LGMay 20, 2023

Semi-Supervised Graph Imbalanced Regression

arXiv:2305.12087v127 citations
Originality Incremental advance
AI Analysis

This addresses the problem of expensive labeling and data scarcity in graph regression for domains like chemistry, though it is incremental as it builds on existing semi-supervised and data balancing techniques.

The paper tackles data imbalance in graph regression tasks, particularly for molecule and polymer property predictions, by proposing a semi-supervised framework that uses pseudo-labeling and latent space augmentation to balance training data, resulting in significantly reduced prediction errors, especially for under-represented labels.

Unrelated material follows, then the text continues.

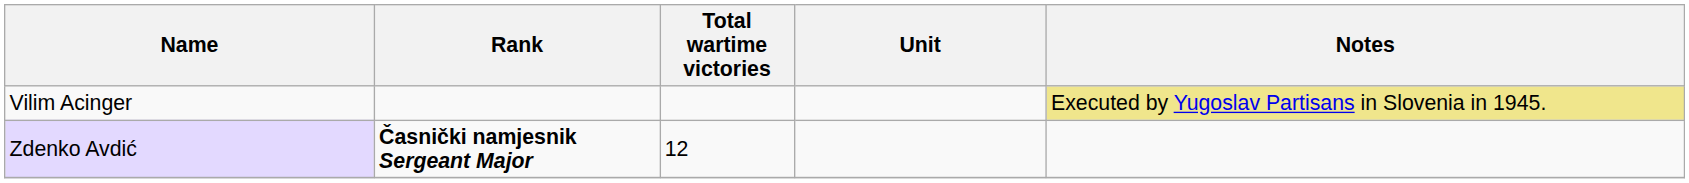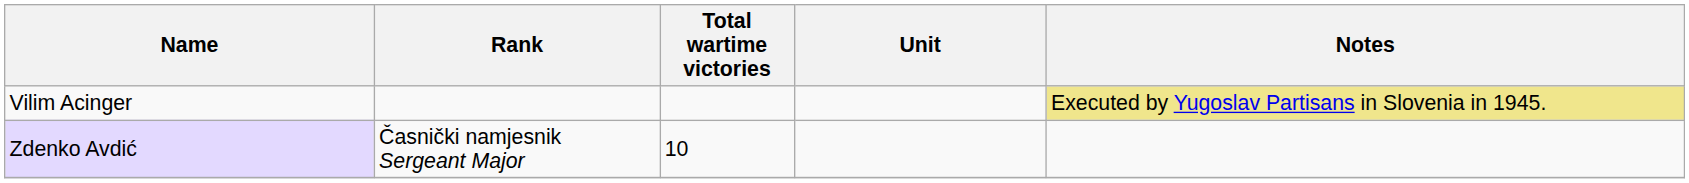Zdenko Avdić | Rank: bold -> normal
Zdenko Avdić | Total wartime victories: 12 -> 10
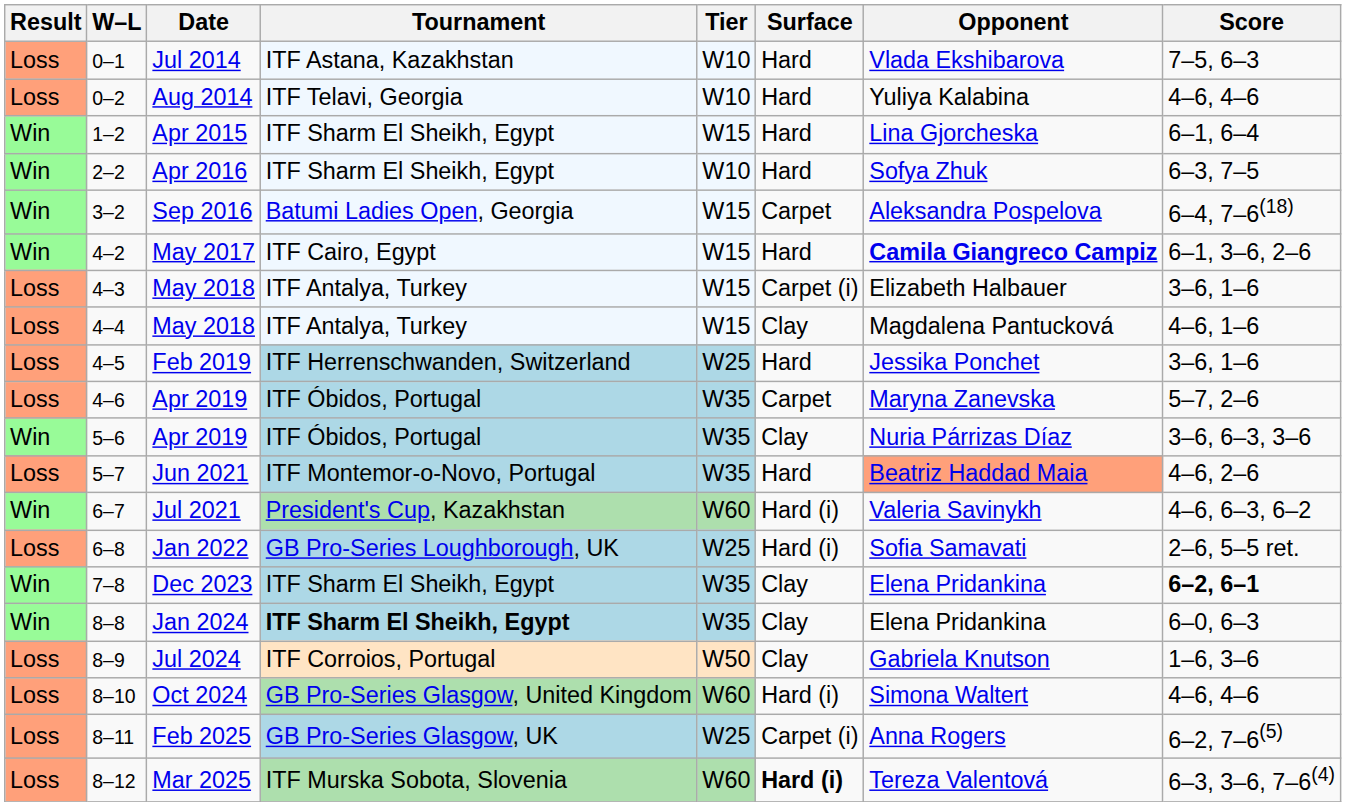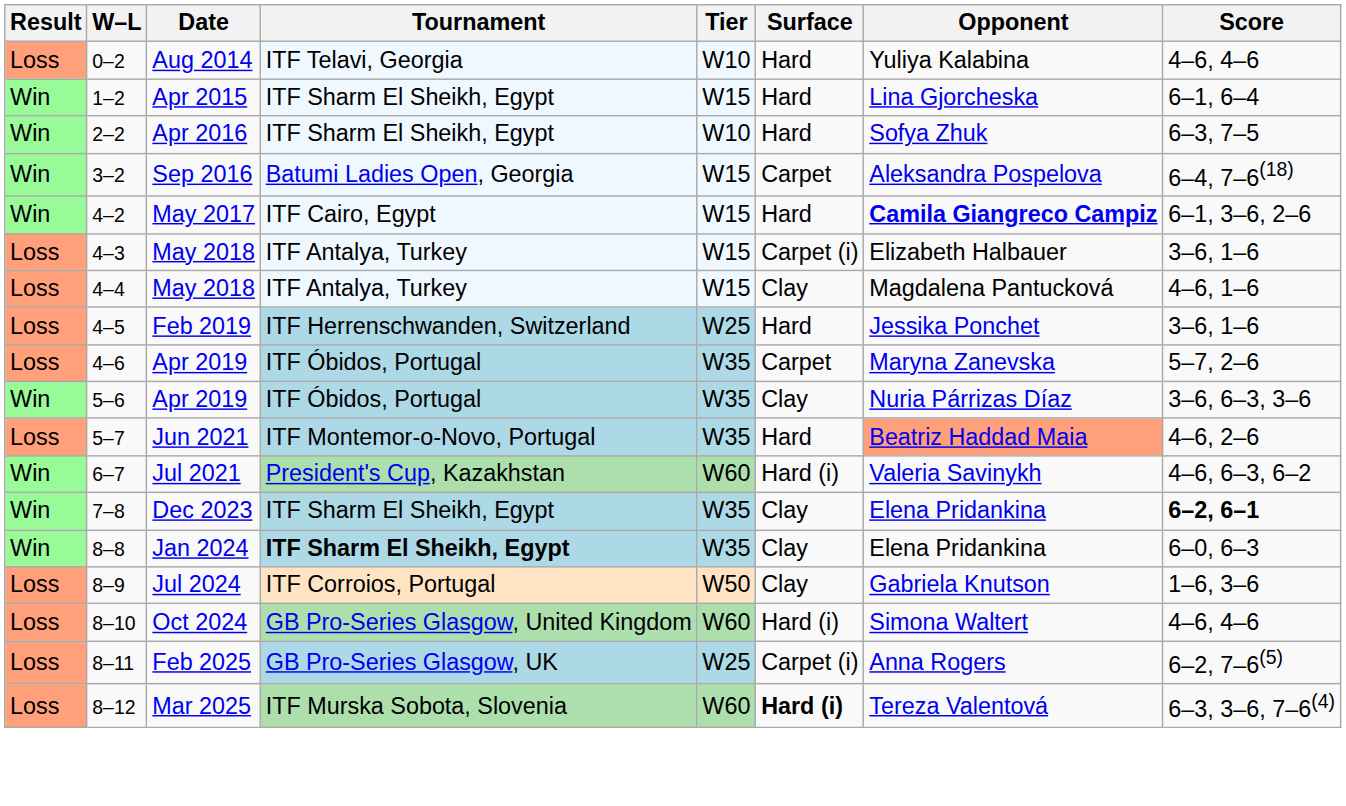- row: Loss | 0–1 | Jul 2014 | ITF Astana, Kazakhstan | W10 | Hard | Vlada Ekshibarova | 7–5, 6–3
- row: Loss | 6–8 | Jan 2022 | GB Pro-Series Loughborough, UK | W25 | Hard (i) | Sofia Samavati | 2–6, 5–5 ret.
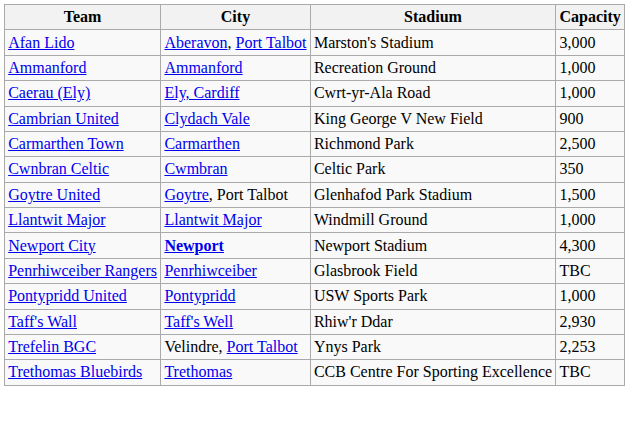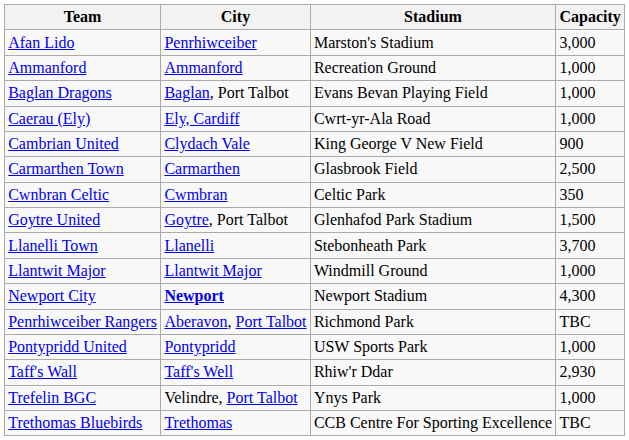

Data imbalance is easily found in annotated data when the observations of certain continuous label values are difficult to collect for regression tasks. When they come to molecule and polymer property predictions, the annotated graph datasets are often small because labeling them requires expensive equipment and effort. To address the lack of examples of rare label values in graph regression tasks, we propose a semi-supervised framework to progressively balance training data and reduce model bias via self-training. The training data balance is achieved by (1) pseudo-labeling more graphs for under-represented labels with a novel regression confidence measurement and (2) augmenting graph examples in latent space for remaining rare labels after data balancing with pseudo-labels. The former is to identify quality examples from unlabeled data whose labels are confidently predicted and sample a subset of them with a reverse distribution from the imbalanced annotated data. The latter collaborates with the former to target a perfect balance using a novel label-anchored mixup algorithm. We perform experiments in seven regression tasks on graph datasets. Results demonstrate that the proposed framework significantly reduces the error of predicted graph properties, especially in under-represented label areas.